The Commander’s face fell.

“For the Omaha Observer.”

“Omaha. That’s in Kansas, isn’t it?”

“Nebraska.”

“What are you doing in Saltram-on-Sea?”

“I’m writing a story on Britain’s invasion preparations.”

“Preparations!” the Commander snorted. “What preparations? Have you been out on the beach here, Kansas? It looks like a bloody holiday spot. No barricades, no tank traps, not even any barbed wire. And when I complained to the Admiralty, do you know what the young pup there said? ‘We’re waiting for authorization from headquarters.’ And do you know what I said? ‘If you wait much longer, you’ll be asking Himmler!’ Can you swim?”

“Swim?” Mike said, lost. “Yes, I—”

“In my day, every man in His Majesty’s Navy had to know how to swim, from the admiral on down. Now half of ’em’ve never even been to sea. They sit in London, typing up authorizations. Come here, Kansas, I want to show you something.”

“The reason I came was to ask you—” Mike began, but the Commander had already disappeared down a hatch. Mike hesitated. If Mr. Powney showed up, Daphne wouldn’t know where he’d gone. Mike didn’t want to miss him. But he also needed to find out if the Commander would be willing to take him to Dover. If he would, it’d be the fastest way to get there, and it would solve the problem of how to get out onto the docks so he could interview the returning boats. And if they kept close to the shore, the Channel wouldn’t be all that dangerous.

Mike looked over at the head of the quay. The three old men were still lounging there. They’d tell Daphne where he was. If she can understand what they say, he thought, and climbed down after the Commander.

It was dark inside the hatch. Momentarily blinded, Mike groped for the rungs as he climbed down the ladder and stepped off it.

Into a foot of water.

What country, friends, is this?

—WILLIAM SHAKESPEARE, TWELFTH NIGHT

Oxford—April 2060

THE SHIMMER WAS ALREADY SO BRIGHT POLLY COULDN’T see the lab or even the draperies, only the opening drop. She knew there wasn’t enough time to tell Badri and Linna to give her apologies to Colin, but she made the attempt. “Tell Colin what happened,” she shouted into the brightness, “that there wasn’t time to let him know. Tell him I’m sorry and that I said thank you for all his help, and I’ll see him when I get back,” but it was too late. She was already through.
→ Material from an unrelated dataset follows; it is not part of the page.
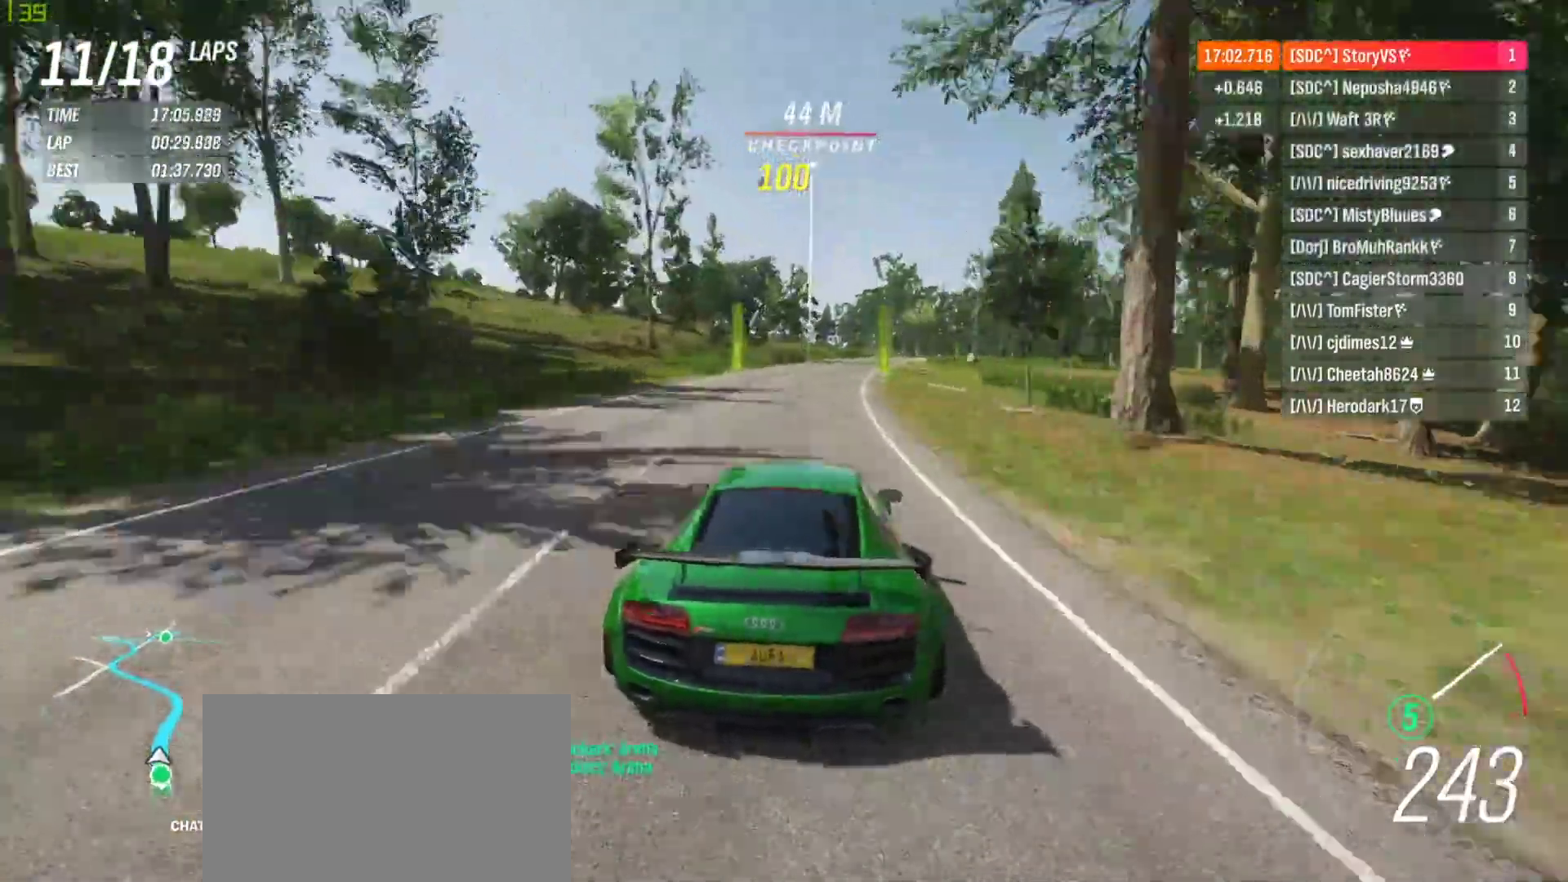
{"buttons": ["R2"], "left_stick": "right", "events": [[267, "left_stick", "center"], [333, "left_stick", "right"]]}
In a cellar. In the near-darkness, she could only just make out a brick wall and a black door from which the paint was peeling badly. There were brick walls on either side, too, and a low ceiling, and behind her, three steps leading up to the rest of the brick-paved cellar, which was filled with barrels and packing cases. Ordinarily a cellar would be a good place to come through, but this was the Blitz, when cellars had been used as shelters. She stood still a moment, listening for the sound of voices—or snoring—in the part of the cellar she couldn’t see, but she couldn’t hear anything. She quietly tried the door. It was locked.

Wonderful. She’d come through in a locked cellar, and one that, as she peered more closely at it in the gloom, looked as though it had been locked a very long time. A spiderweb, with several dead leaves caught in it, was strung from the lower door hinge to the dirt floor, so unless there was a window she could climb out of, she’d have to wait here till the drop opened and make Badri find another site. And hope Mr. Dunworthy didn’t cancel her assignment in the meantime.

There’d better be a window, she thought, going up the steps. There was a scattering of dead leaves on them as well, and when she reached the top, she saw why. This wasn’t a cellar. It was the narrow passageway between two buildings, and the locked door she’d tried was a recessed side door into a building. The ledge above the passage would at least partially keep the drop’s shimmer from being seen from above, but what about the street at the end? If the shimmer could be seen from there, the drop would only be able to open when no one was about and would be effectively useless.